Spätestens seit der Mitte des 19. Jahrhunderts wird dieser Donnerstag gefeiert. Und gewissermaßen Schuld daran ist - die Kirche. Denn die ruft ja ab dem nächsten Mittwoch zu sieben Wochen ohne auf. Zu sieben Wochen Fasten und Verzicht. Und weil die Kirche und die christlichen Traditionen das Leben der Menschen damals noch stark bestimmt haben, wollte man es vorher natürlich nochmal so richtig krachen lassen. Darum gibt’s ja Fastnacht, darum Karneval, und darum die anarchische Lust, die Welt vor dem großen Verzichten noch mal für ein paar Tage auf den Kopf zu stellen. Und damit eben auch die gesellschaftliche Rolle der Frauen damals.

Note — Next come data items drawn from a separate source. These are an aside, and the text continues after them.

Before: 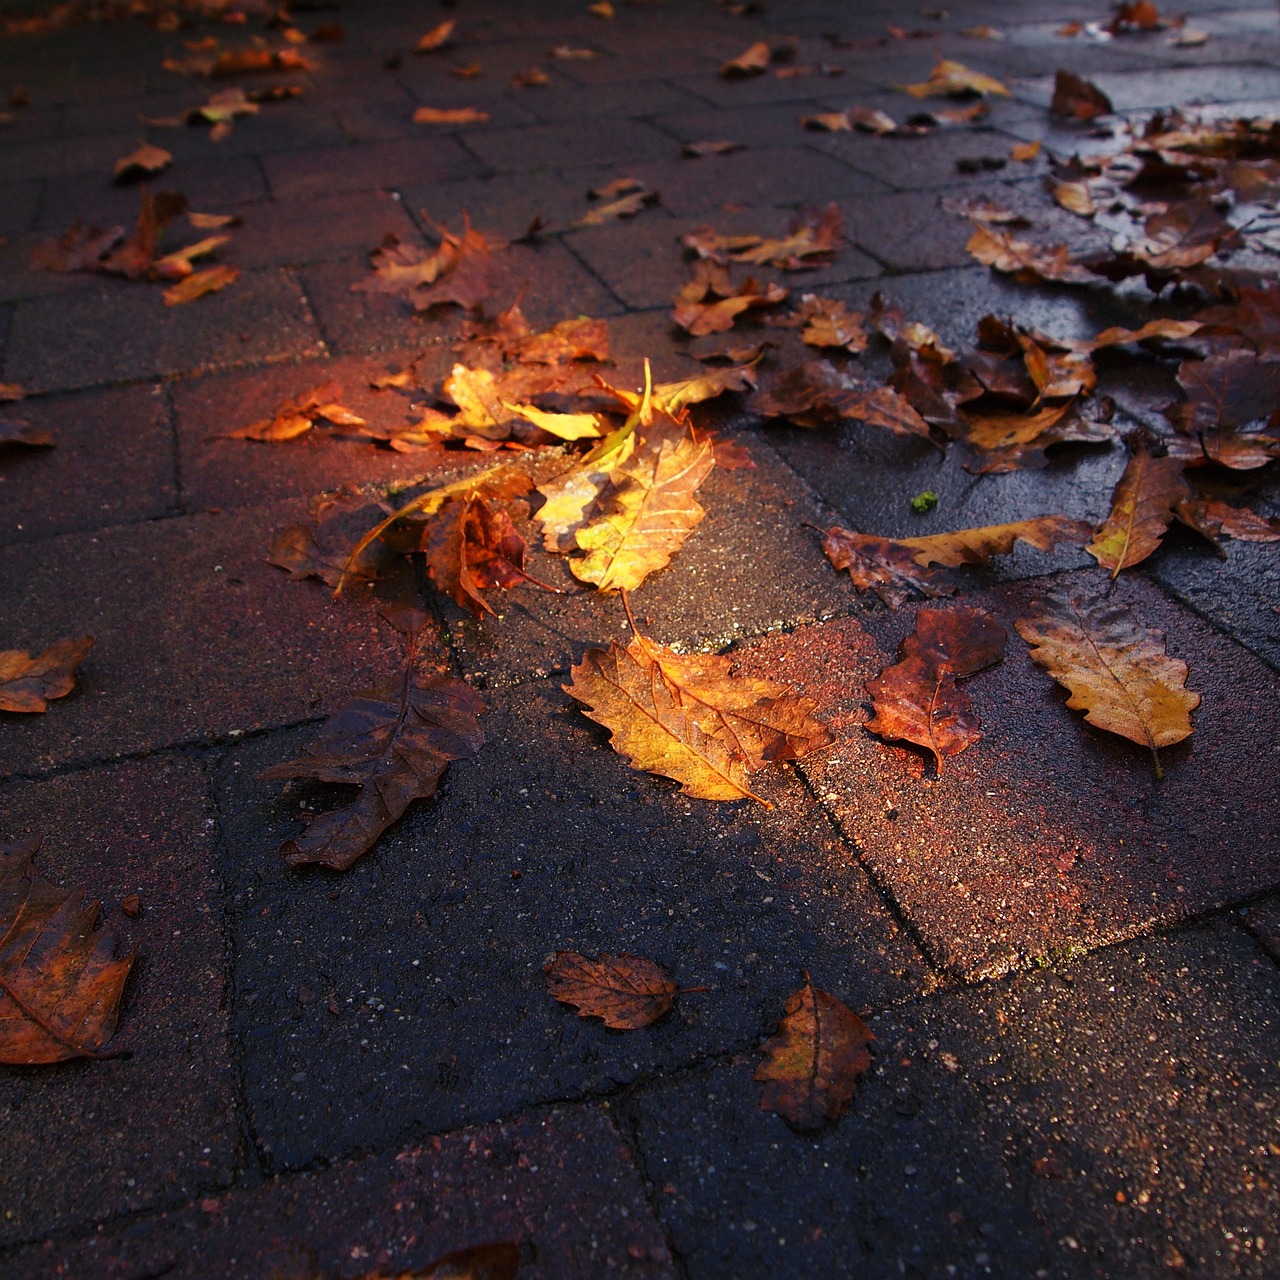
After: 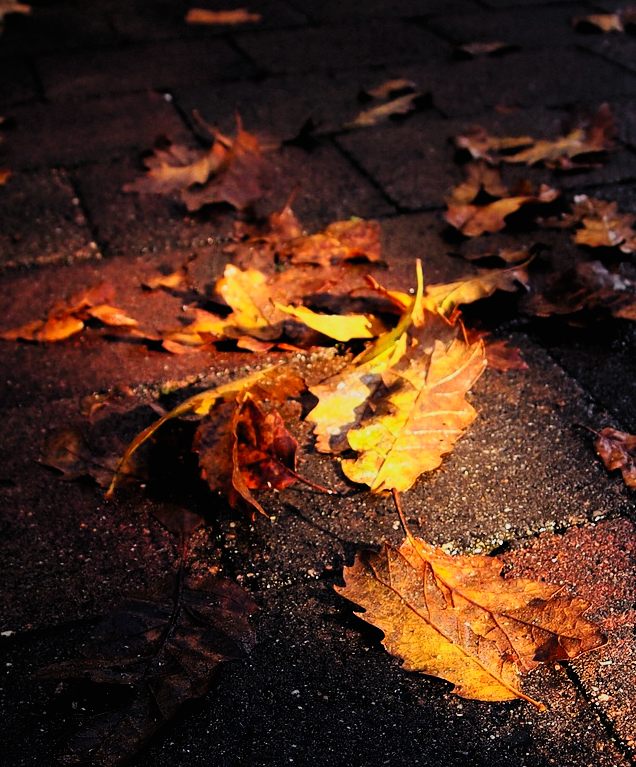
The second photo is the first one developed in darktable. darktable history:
crop: left 17.855%, top 7.793%, right 32.455%, bottom 32.274%
exposure: exposure -0.443 EV, compensate highlight preservation false
contrast brightness saturation: contrast 0.201, brightness 0.169, saturation 0.227
filmic rgb: black relative exposure -5.04 EV, white relative exposure 3.95 EV, hardness 2.88, contrast 1.299, highlights saturation mix -30.37%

Nur scheint das heute alles irgendwie aus der Zeit gefallen. Von der Kirche lassen sich die allermeisten Menschen nicht mehr ins Leben reinreden. Und auch an die christliche Fastenzeit hält sich streng genommen nur noch eine Minderheit. Und die Frauen? Zumindest jene, die ich kenne, fühlen sich wohl nicht mehr gegängelt und bevormundet. Die Vorstellung, dass sie heute auch mal was zu sagen haben, zumindest für einen Tag, wirkt für moderne Frauen, die Job und Familie managen, wohl unfreiwillig komisch.

Und doch ist es wichtig, dass es Tage wie diesen gibt. Tage, die deutlich machen, dass Leben mehr ist als Alltag und Pflichterfüllung. Dass es unbedingt diese kleinen Fluchten und Freiräume geben muss. Immer wieder mal. Ausgelassen und unkonventionell. Und mit unbändiger Lebensfreude. Denn Alltag und Arbeit sind gerade ja wirklich ernst genug.